Dejection Day

86 23 0
                                    

"Mau ikut Abil enggak, Kak Lisa?"

Alis Lisa mengerut penuh heran. Sejak tadi, pertanyaan yang gadis kelas dua SMP itu lontarkan, selalu saja sama. Mengajak ke suatu tempat, berlagak layaknya jin pengabul permintaan yang berasal dari teko emas mininya Aladdin. Lisa serasa tengah di dunia mimpi. Tangannya memeluk erat ensiklopedi yang dipinjam dari perpustakaan masjid agung, tidak muat untuk dimasukkan ke dalam tas selempangnya. Bahkan ukurannya jauh lebih besar dari pada badannya sendiri. "Ke mana?"

Sok misteriusnya, Abil malah terkekeh. "Abil anggap Kak Lisa setuju."

Lisa mengangkat alis, kemudian memilih untuk tak berkomentar apa-apa. Oke, tak masalah. Tidak lucu sekali kalau anak seusia Abil berniat macam-macam pada dirinya yang notabenenya lima tahun lebih tua. Bisa hancur martabatnya di hadapan bocah SMP itu.

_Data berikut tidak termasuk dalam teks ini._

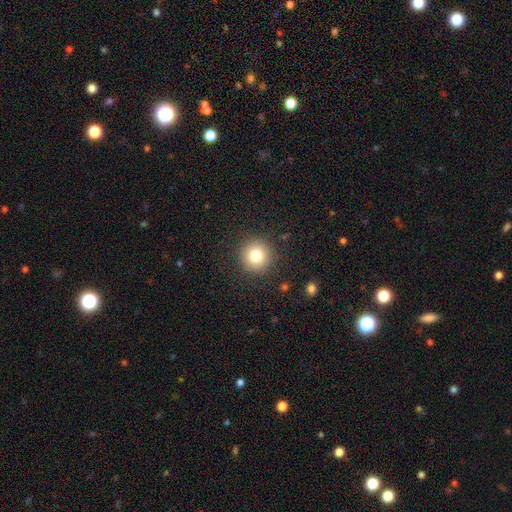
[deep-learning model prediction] The model was most divided on "smooth or featured": smooth: 79%, star or artifact: 12%, featured or disk: 9%. More confident: how rounded — round (95%); merging — none (90%).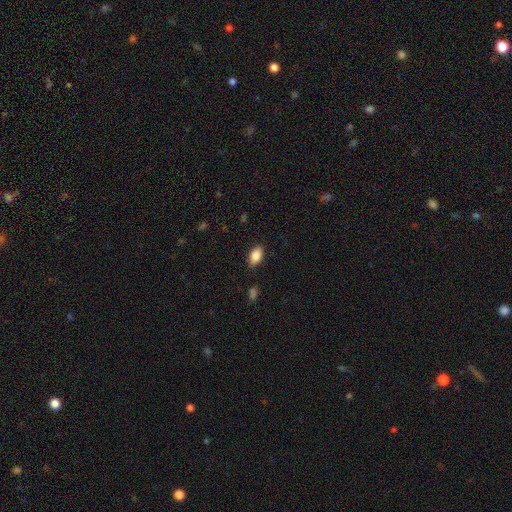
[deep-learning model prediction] Smooth or featured? smooth (86%)
How rounded? in between (91%)
Merging? none (86%)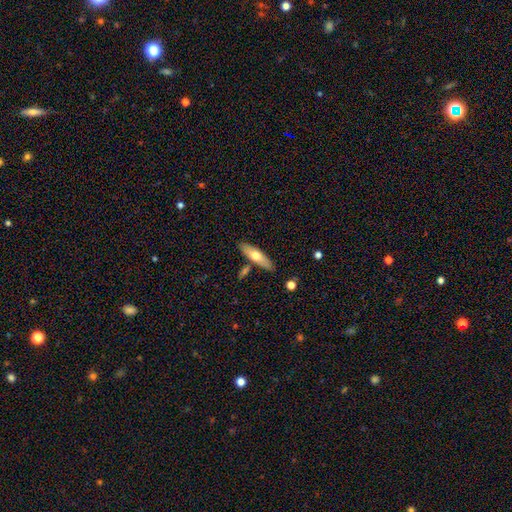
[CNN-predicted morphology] smooth-or-featured: smooth: 57% | featured or disk: 37% | star or artifact: 6%
  how-rounded: cigar-shaped: 57% | in between: 41% | round: 2%
  merging: none: 79% | minor disturbance: 11% | merger: 7% | major disturbance: 2%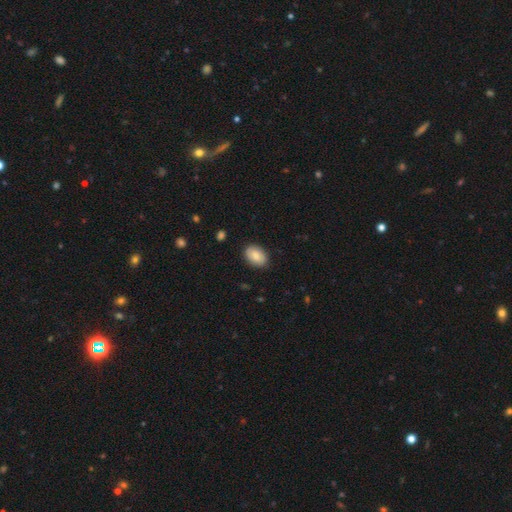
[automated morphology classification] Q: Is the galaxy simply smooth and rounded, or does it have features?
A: smooth — 83%.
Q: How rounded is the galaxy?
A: in between — 85%.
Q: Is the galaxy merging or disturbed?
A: none — 86%.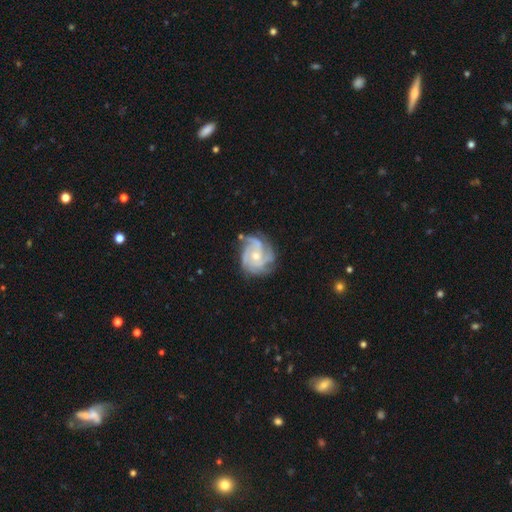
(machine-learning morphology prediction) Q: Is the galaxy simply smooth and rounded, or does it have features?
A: featured or disk — 89%.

Benak Lisa dipenuhi banyak hal, sampai tak sadar bahwa Abil yang sejak awal memimpin jalan, kini telah menghentikan langkahnya di depan sebuah bangunan dua lantai, bercat hijau muda terawat. Dengan tangkas, Abil mengeluarkan sebuah kunci dengan gantungan emoticon smile kuning cerah dari saku gamisnya. Abil semangat sekali memasukkannya pada lubang kunci di pintu depan.

"Eh, astaghfirullaah al-'adziim, Abil sadar, Abil! Istigfar! Ingat ada Allah! Kamu tidak boleh mengambil hak orang lain, dosa, Bil! Dosa!" Di belakangnya, Lisa sudah histeris teriak-teriak tak keruan.

Abil sedikit mendongak untuk menatap Lisa dengan dahi mengernyit. "Lho, kenapa, Kak? Ini kan rumahku sendiri."

Lisa segera menarik napas sebanyak mungkin, mengelus dadanya agar lebih tenang sedikit. Benar juga, Abil kan membawa kuncinya. Bagaimana bisa ia berpikiran negatif pada anak itu? "Kukira kamu mau mencuri. Aku jelas enggak maulah kalau harus jadi saksi di pengadilan untuk kasus pengambilan hak orang lain ini. Habisnya kau juga, sih. Buka kunci pintu aja auranya nafsu banget, bikin salah paham."

Gelakan tawa terdengar dari mulut Abil. "Ya sudah, ayo masuk, Kak Lisa."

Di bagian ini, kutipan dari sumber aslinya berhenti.